**Getoonde items**
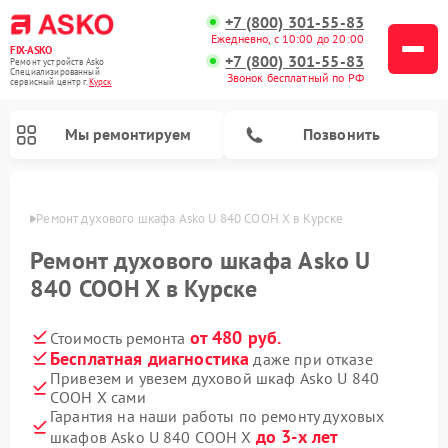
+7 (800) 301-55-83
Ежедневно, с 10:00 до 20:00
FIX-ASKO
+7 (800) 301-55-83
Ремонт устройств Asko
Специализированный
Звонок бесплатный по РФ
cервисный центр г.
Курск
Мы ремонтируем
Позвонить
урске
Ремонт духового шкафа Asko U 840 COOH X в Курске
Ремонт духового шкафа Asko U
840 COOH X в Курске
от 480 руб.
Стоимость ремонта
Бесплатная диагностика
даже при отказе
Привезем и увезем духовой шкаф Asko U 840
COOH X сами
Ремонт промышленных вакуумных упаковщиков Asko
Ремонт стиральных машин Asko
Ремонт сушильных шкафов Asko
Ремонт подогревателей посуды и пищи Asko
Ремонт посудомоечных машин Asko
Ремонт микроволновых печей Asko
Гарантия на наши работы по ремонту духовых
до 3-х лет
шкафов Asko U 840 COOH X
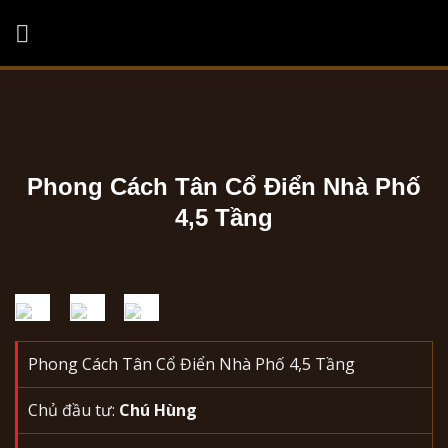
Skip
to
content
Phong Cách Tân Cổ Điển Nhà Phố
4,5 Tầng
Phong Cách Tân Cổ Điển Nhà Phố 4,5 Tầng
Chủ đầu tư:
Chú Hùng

**Doel van opdracht**
Zet alle regels van de gelezen tekst uit de items om in een Markdown-tabel met de kolommen Nr en Tekst, met in elke rij een volgnummer en de regel. Laat lege regels en de afbeeldingen weg.

**Uitkomst van opdracht**
| Nr | Tekst |
|---|---|
| 1 | +7 (800) 301-55-83 |
| 2 | Ежедневно, с 10:00 до 20:00 |
| 3 | FIX-ASKO |
| 4 | +7 (800) 301-55-83 |
| 5 | Ремонт устройств Asko |
| 6 | Специализированный |
| 7 | Звонок бесплатный по РФ |
| 8 | cервисный центр г. |
| 9 | Курск |
| 10 | Мы ремонтируем |
| 11 | Позвонить |
| 12 | урске |
| 13 | Ремонт духового шкафа Asko U 840 COOH X в Курске |
| 14 | Ремонт духового шкафа Asko U |
| 15 | 840 COOH X в Курске |
| 16 | от 480 руб. |
| 17 | Стоимость ремонта |
| 18 | Бесплатная диагностика |
| 19 | даже при отказе |
| 20 | Привезем и увезем духовой шкаф Asko U 840 |
| 21 | COOH X сами |
| 22 | Ремонт промышленных вакуумных упаковщиков Asko |
| 23 | Ремонт стиральных машин Asko |
| 24 | Ремонт сушильных шкафов Asko |
| 25 | Ремонт подогревателей посуды и пищи Asko |
| 26 | Ремонт посудомоечных машин Asko |
| 27 | Ремонт микроволновых печей Asko |
| 28 | Гарантия на наши работы по ремонту духовых |
| 29 | до 3-х лет |
| 30 | шкафов Asko U 840 COOH X |
| 31 | Skip |
| 32 | to |
| 33 | content |
| 34 | Phong Cách Tân Cổ Điển Nhà Phố |
| 35 | 4,5 Tầng |
| 36 | Phong Cách Tân Cổ Điển Nhà Phố 4,5 Tầng |
| 37 | Chủ đầu tư: |
| 38 | Chú Hùng |